“Well, be quick about it,” we exclaimed, “or Drummore will be topping his boom, and you will miss your chance.” Thereon O’Wiggins tumbled into his boat, and pulled aboard the “Sea Eagle.” What story he told—what arguments he used—we never heard; but very shortly we had the satisfaction of seeing the Misses Rattler and Mary Masthead, with their skittish chaperone, Mrs Skyscraper, transferred to the deck of the “Sea Eagle.”
We strongly suspected that the prim baronet had not the slightest conception as to who formed the component parts of the company with whom he was to be favoured. He bowed rather stiffly as he received them and their bandboxes on deck; but he was in for it; his gallantry would not allow him to send them back to the “Popple,” and he had, therefore, only to wish sincerely for a fair breeze, that he might land them as speedily as possible at Ryde. The O’Wiggins waved his cap with an extra amount of vehemence, and putting up his helm, and easing off his sheets, stood away for Falmouth. We, at the same time, shaped a course down Channel, mightily glad that we were free of all fast young ladies and flirting widows.
“O’er the glad waters of the dark blue sea,
Our thoughts as boundless, and our souls as free,
Far as the breeze can bear, the billows foam,
Survey our empire, and behold our home!”
spouted Carstairs, pointing to the wide Atlantic which rolled before us.

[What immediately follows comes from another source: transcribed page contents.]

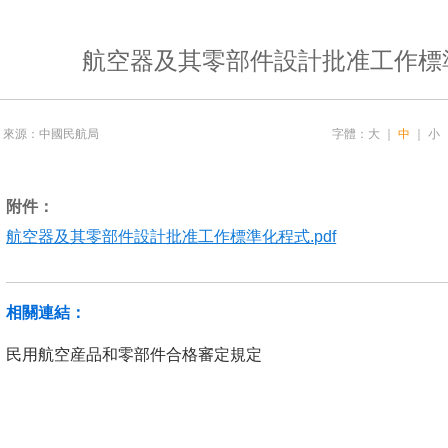
航空器及其零部件設計批准工作標
來源：中國民航局
字體：
大
｜
中
｜
小
附件：
航空器及其零部件設計批准工作標準化程式.pdf
相關連結：
民用航空産品和零部件合格審定規定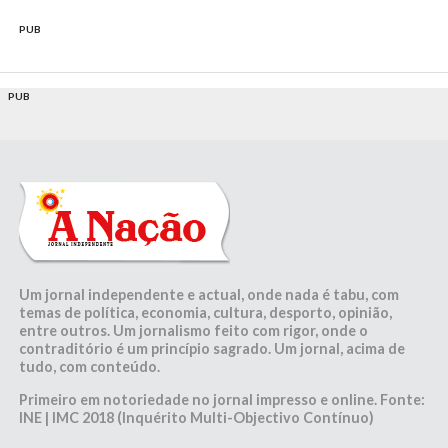
PUB
PUB
Um jornal independente e actual, onde nada é tabu, com
temas de política, economia, cultura, desporto, opinião,
entre outros. Um jornalismo feito com rigor, onde o
contraditório é um princípio sagrado. Um jornal, acima de
tudo, com conteúdo.
Primeiro em notoriedade no jornal impresso e online. Fonte:
INE | IMC 2018 (Inquérito Multi-Objectivo Contínuo)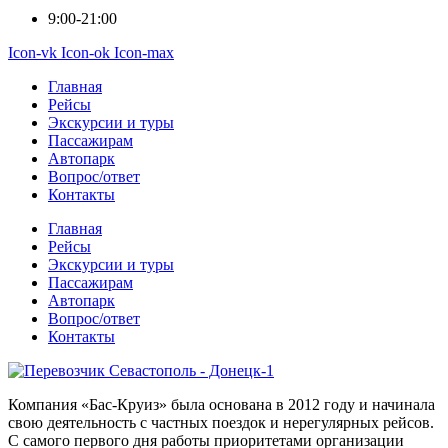
9:00-21:00
Icon-vk
Icon-ok
Icon-max
Главная
Рейсы
Экскурсии и туры
Пассажирам
Автопарк
Вопрос/ответ
Контакты
Главная
Рейсы
Экскурсии и туры
Пассажирам
Автопарк
Вопрос/ответ
Контакты
Компания «Бас-Круиз» была основана в 2012 году и начинала
свою деятельность с частных поездок и нерегулярных рейсов.
С самого первого дня работы приоритетами организации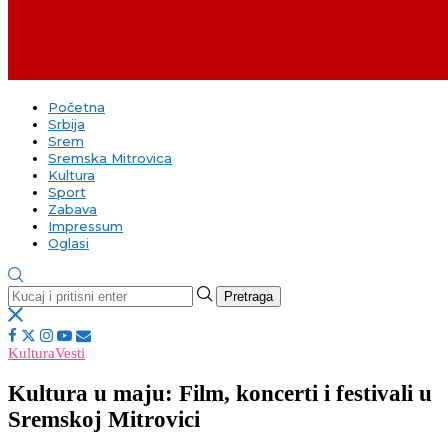
Početna
Srbija
Srem
Sremska Mitrovica
Kultura
Sport
Zabava
Impressum
Oglasi
Pretraga
Kultura
Vesti
Kultura u maju: Film, koncerti i festivali u
Sremskoj Mitrovici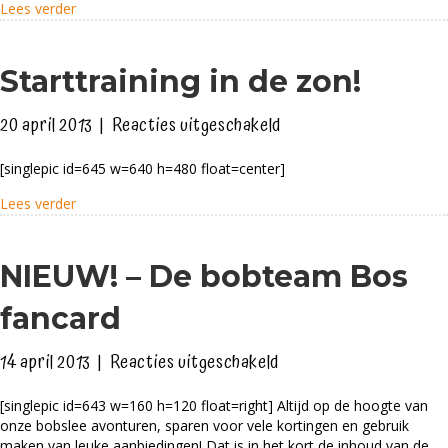
about Bobslee op de vrijmarkt in Ede
Lees verder
Starttraining in de zon!
voor
20 april 2013
|
Reacties uitgeschakeld
Starttraining
[singlepic id=645 w=640 h=480 float=center]
in
de
about Starttraining in de zon!
Lees verder
zon!
NIEUW! – De bobteam Bos
fancard
voor
14 april 2013
|
Reacties uitgeschakeld
NIEUW!
[singlepic id=643 w=160 h=120 float=right] Altijd op de hoogte van
–
onze bobslee avonturen, sparen voor vele kortingen en gebruik
De
maken van leuke aanbiedingen! Dat is in het kort de inhoud van de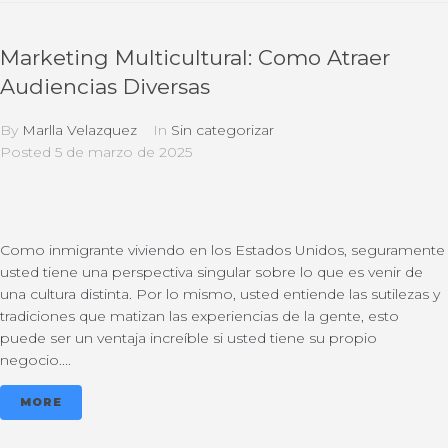
Marketing Multicultural: Como Atraer
Audiencias Diversas
By
Marlla Velazquez
In
Sin categorizar
Posted
5 de marzo de 2025
Como inmigrante viviendo en los Estados Unidos, seguramente
usted tiene una perspectiva singular sobre lo que es venir de
una cultura distinta. Por lo mismo, usted entiende las sutilezas y
tradiciones que matizan las experiencias de la gente, esto
puede ser un ventaja increíble si usted tiene su propio
negocio....
MORE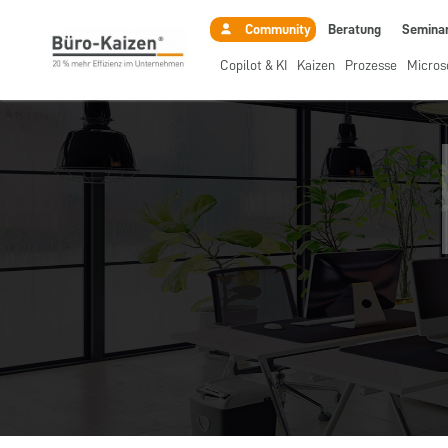
Beratung
Semina
Community
Copilot & KI
Kaizen
Prozesse
Micros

“The sea, the sea, the open sea!—
The wide, the blue, the ever free;
Without a mark, without a bound,
It runneth the earth’s wide region round!
I’m on the sea—
I am where I would ever be:
With the blue above, and the blue below,
And silence wheresoe’er I go,”
chimed in Hearty, whose quotations and sketches were always from authors of more modern date.
“You’ll sing different songs to those, gentlemen, if it comes on to blow a gale of wind while we are crossing the Bay,” said Porpoise, laughing. “The sea always puts me in mind of a woman, very delightful when she’s calm and smiling, but very much the contrary when a gale is blowing. I’ve knocked about all my life at sea, and have got pretty tired of storms, which I don’t like a bit better than when I first went afloat.”
“Never fear for us,” answered Hearty. “I never was in a storm in my life, and I want to see how the ‘Frolic’ will behave.”
“As to that, I dare say she will behave well enough,” said Porpoise. “There’s no craft like a cutter for lying-to, or for beating off a lee-shore; or working through a narrow channel, for that matter, though a man-of-war’s man says it. We have the credit of preferring our own square-rigged vessels to all others, and not knowing how to handle a fore-and-after.”
“Come what may, we’ll trust to you to do the best which can be done under any chances which may occur,” said Hearty. “And now here comes Ladle to summon us to dinner.” To dinner we went, and a good one we ate, and many a good one after it. Many a joke was uttered, many a story told, and many a song was sung. In truth, the days slipped away more rapidly even than on shore.